Il comune di Assago dovrebbe accettare l'offerta, impegnandosi a non
modificare nulla nei parametri edificatori relativi e si impegna ad
accettare i calcoli rispetto ai costi di urbanizzazione, pena il decadere
dell'offerta. Come sia venuto in mente alla società di Cabassi di fare qusta
proposta ( francamente indecente ) è spiegato nella lettera: pare che sia stato
il Comune di Assago stesso a richiedere alla società Milanofiori 2000 di
contribuire al finanziamento della metropolitana… In effetti il Sindaco ha
sempre sostenuto che la quota di competenza del Comune sarebbe stata versata dai
privati ( Forum, Milanofiori, proprietà area D4 ), ma se le cifre in questione
corrispondono alle imposte che il privato deve pagare, cioè soldi pubblici,
abbiamo il dubbio che il Sindaco faccia un bel po' di confusione tra soldi
pubblici e privati, oppure...
IV Puntata
28 febbraio 2001
Il Consiglio
Comunale di Assago boccia la proposta di un referendum consultivo riguardante
l'assetto dell'area D4 e la viabilità ad essa correlata; è interessante
osservare le motivazioni assolutamente contrapposte e contraddittorie che
vengono date dal Sindaco e dai suoi assessori: da una parte Musella, Settili e
Burgazzi sostengono la bontà del progetto e le ricadute positive su Assago (in
primis l'arrivo della Metropolitana), dall'altra il vice-sindaco Pagliuca e
Marchiselli ritengono inutile un referendum su una questione che non è ancora
stata decisa.
V Puntata
9 aprile 2001
La Giunta del
Comune di Assago approva una delibera di indirizzo in merito al piano
particolareggiato della zona D4 e intervento finanziario per la linea
metropolitana. La delibera risponde alla lettera di Cabassi, accettando in
pratica l'offerta di finanziamento della metropolitana; pone qualche distinguo e
modifica in alcuni punti l'offerta, ma dà il segnale che con una piccola
trattativa per concordare alcuni dettagli l'accordo è pressochè fatto. Oppure
non è così? Dalla votazione ( 3 voti favorevoli e 2 contrari ) e soprattutto
dalle motivazioni del voto emerge un quadro di sostanziale spaccatura della
Giunta attraverso cui emerge come il Sindaco abbia certamente forzato la mano in
tutti i modi per arrivare alla decisione di approvare il progetto sull'area D4,
legandolo in maniera impropria all'arrivo della MM a Milanofiori. I membri della
Giunta contrari, in virtù dell'oggettiva mancanza dei pareri di regolarità
tecnica e contabile richiesti per la delibera, hanno preteso che l'atto venisse
sottoposto al controllo preventivo del Comitato Regionale di Controllo.
VI Puntata
Maggio 2001
L'ORECO boccia la
delibera di Giunta del 9 aprile 2001; certo le motivazioni sono di ordine
tecnico-procdurale, ma la sconfitta è politica e coinvolge in particolare il
Sindaco e condanna anche questo progetto della proprietà Cabassi a ricominciare
un iter burocratico che si annuncia ancora una volta lungo e complicato.
VII Puntata
Luglio-Settembre 2001
Il 25/7 il Consiglio Comunale ha
approvato una variante alle Norme Tecniche del Piano Regolatore che, tra
l’altro, definisce l’area D4
come “ambito di trasformazione urbana”. La delibera introduce un “limite”

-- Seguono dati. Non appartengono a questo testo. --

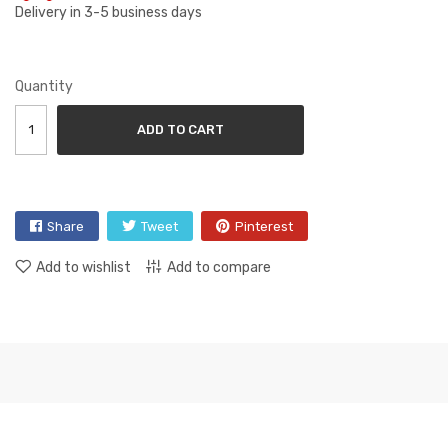
Delivery in 3-5 business days
Quantity
ADD TO CART
Share
Tweet
Pinterest
Add to wishlist
Add to compare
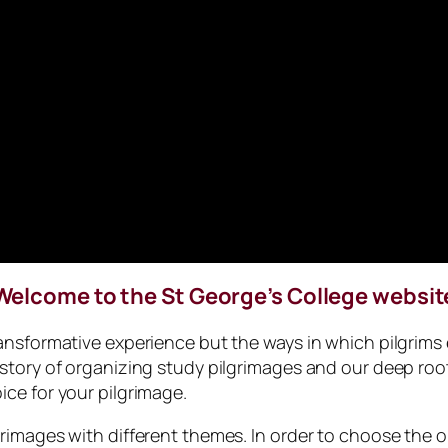
Welcome to the St George’s College websit
transformative experience but the ways in which pilgrims
istory of organizing study pilgrimages and our deep root
ice for your pilgrimage.
grimages with different themes. In order to choose the o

massimo di 50.000mq per la grande
distribuzione. Per fare un confronto la superficie attuale di vendita del
Carrefour, esclusi parcheggi e magazzini, ammonta a 11700mq.
Il 18/9 la Giunta di Assago ha dato parere favorevole al rilascio
dell’autorizzazione per l’apertura di una grande struttura di vendita di
3.500mq. destinati solo al settore alimentare nell’area D4. (La parte del
Carrefour destinata agli alimentari è di 5000mq).
Non atti dovuti, ma scelte precise, subordinate, secondo il parere dei tecnici,
“all’adeguamento dell’accessibilità su gomma e su ferro”, e alla
realizzazione di “opere di mitigazione di impatto ambientale”.
Risulta del tutto evidente che la collocazione nell’area D4 di questi grandi
centri commerciali pone non pochi problemi.
VIII Puntata
17 gennaio 2002
Il TAR accoglie la
richiesta di sospensiva presentata dal Consigliere Comunale di Assago Angelo
Frisciotti, capogruppo di AN. In pratica la Variante alle Norme Tecniche di
Attuazione del PRG approvato dal Consiglio Comunale in funzione soprattutto
della prevista edificazione dell’area D4, viene congelata in attesa di un
pronunciamento rispetto alla sua regolarità da parte dello stesso TAR; con il
rischio, o la speranza, che l’iter amministrativo debba ricominciare da capo!